Omni-Path HPC Interconnect Reemerges as Intel Spin-out with $20M Investment Round from Intel Capital, Others

Print Friendly, PDF & Email

Left for dead last year, Intel’s Omni-Path Architecture (OPA) high performance fabric may come back to life with a Series A $20 million venture round involving Intel Capital, Downing Ventures and Chestnut Street Ventures that places OPA interconnect technology under the auspices of a spin-out start-up called Cornelis Networks.

OPA was a much-promoted Intel effort begun eight years ago and led by some of that company’s top technology talent (including Alan Gara, former Intel fellow and chief architect of exascale systems) that was to have been a centerpiece of the company’s also much-promoted Scalable Systems Framework. But after four years of OPA on the market, Intel in the summer of 2019 said it would discontinue support, a surprising move, given Intel’s heavy promotion and investment in the technology, though possibly not shocking, given OPA’s apparent struggles to find market traction.

Intel launched Omni-Path in late 2015, and its subsequent market reception came in a time of turbulence in the networking and interface arena, happening as it did during Nvidia’s acquisition of Mellanox, the emergence of the Gen-Z, CXL and OpenCAPI consortia and Cray’s development of the Shasta supercomputing architecture. OPA’s origins at Intel go back to the company’s 2012 $140 million acquisition of Cray’s Aries interconnect IP, along with the 74-person Aries development team (for more information go to this Radio Free HPC podcast from August 2019).

Now Cornelis Networks has been formed and funded in hopes of realizing a return on the considerable investment in OPA technology, targeting organizations in 100-200Gbps HPC, AI and HPDA environments.
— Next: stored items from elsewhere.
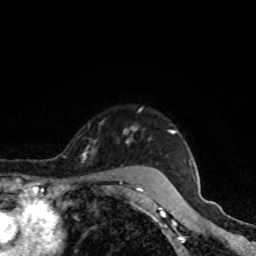
Breast MRI, one axial slice. Position 70 of 80 along the scan axis. Cropped to one breast. Dynamic contrast-enhanced series, time point 2 of 8 at this slice position (early post-contrast). 1.5 T. TE 4.2 ms, TR 7 ms. 256 × 256 image matrix, field of view 160 × 160 mm. Female patient.
Outlined on this slice (semi-automatically segmented with operator editing):
- enhancing-tissue mask used for the functional tumour volume (all voxels passing the contrast-enhancement thresholds inside the analysis volume; usually the tumour): box from (x=82, y=108) to (x=175, y=191) px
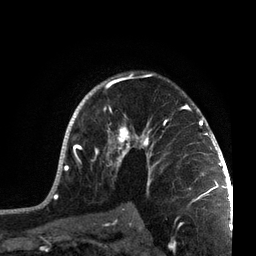
Breast MRI, one axial slice. Position 50 of 72 along the scan axis. Cropped to one breast. Dynamic contrast-enhanced series, time point 2 of 7 at this slice position (early post-contrast). 3 T. TE 2.1 ms, TR 5.1 ms. 256 × 256 image matrix, field of view 160 × 160 mm. Female patient.
Structures marked on this image (semi-automatic segmentation, software-assisted and operator-edited):
- enhancing-tissue mask used for the functional tumour volume (all voxels passing the contrast-enhancement thresholds inside the analysis volume; usually the tumour): bounding box <45,72,215,201> (left, top, right, bottom; pixels)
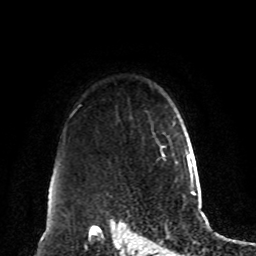
Breast MRI, one axial slice; slice 70 of 80 in the series (ordered by position); cropped to one breast; dynamic contrast-enhanced series, time point 2 of 8 at this slice position (early post-contrast); 1.5 T; TE 4.2 ms, TR 7 ms; 2 mm slice thickness; 256 × 256 image matrix. Female patient.
Structures marked on this image (semi-automatic segmentation, software-assisted and operator-edited):
- enhancing-tissue mask used for the functional tumour volume (all voxels passing the contrast-enhancement thresholds inside the analysis volume; usually the tumour): box from (x=151, y=123) to (x=166, y=162) px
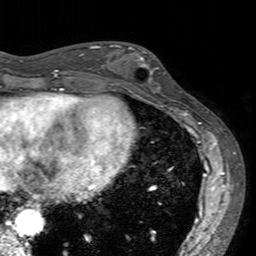
Breast MRI (dynamic contrast-enhanced), one axial slice; slice 56 of 160 in the series (ordered by position); cropped to one breast; dynamic contrast-enhanced series, time point 2 of 7 at this slice position (early post-contrast); 3 T; TE 2.4 ms, TR 4.6 ms; 1 mm slice thickness; 256 × 256 image matrix, field of view 160 × 160 mm. Female patient.
Annotated regions visible in this slice (semi-automatically segmented with operator editing):
- enhancing-tissue mask used for the functional tumour volume (all voxels passing the contrast-enhancement thresholds inside the analysis volume; usually the tumour): bounding box (x1, y1, x2, y2) in pixels: (113, 45, 169, 93)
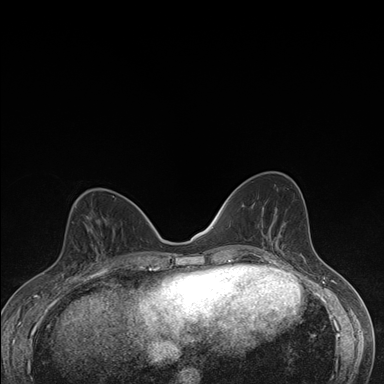
Breast MRI (dynamic contrast-enhanced), one axial slice; slice 70 of 176 in the series (ordered by position); dynamic contrast-enhanced series, time point 2 of 7 at this slice position (early post-contrast); 1.5 T; TE 1.5 ms, TR 4.2 ms; 1.1 mm slice thickness; 384 × 384 image matrix, field of view 310 × 310 mm. Female patient.
Structures marked on this image (semi-automatic segmentation, software-assisted and operator-edited):
- enhancing-tissue mask used for the functional tumour volume (all voxels passing the contrast-enhancement thresholds inside the analysis volume; usually the tumour): bounding box <63,227,106,276> (left, top, right, bottom; pixels)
Founded by former Intel interconnect veterans Philip A. Murphy Jr. (CEO), Vladimir K. Tamarkin and Gunnar K. Gunnarsson, Cornelis hopes to build on OPA’s 500 end-user site installed base, according to the start-up.

Omni-Path customers include Lawrence Livermore National Laboratory, part of US Department of Energy’s National Nuclear Security Administration (NNSA).  Bronis de Supinski, CTO of Livermore Computing, commented “Livermore has deployed multiple generations of HPC platforms based on the scalability and overall cost-performance of the company’s offerings.  We look forward to working with Cornelis as they continue to build on their strong foundation of successful HPC solutions.”

“What Cornelis Networks offers with their current and next generation products will create significant step changes in supercomputing as well as accelerate proliferation of AI and associated technologies,” said Warren Rogers, partner and head of ventures at Downing Ventures. “We see significant opportunities for Cornelis to not only play a meaningful role in supercomputing, but to also play a central role in the growth of AI into the cloud.”

“Intel believes Cornelis Networks will fill the current gap and expand the ecosystem of high-performance fabric solutions, offering an option to customers building clusters for HPC and AI-based on Intel Xeon processors,” said Trish Damkroger, vice president and general manager of Intel’s High Performance Computing organization. “Cornelis Networks will be an important ecosystem partner for Intel, as well as an Intel Capital portfolio company. We are pleased to have played an instrumental role in establishing an independent company that will expand the choice of scale-out interconnects for our customers.”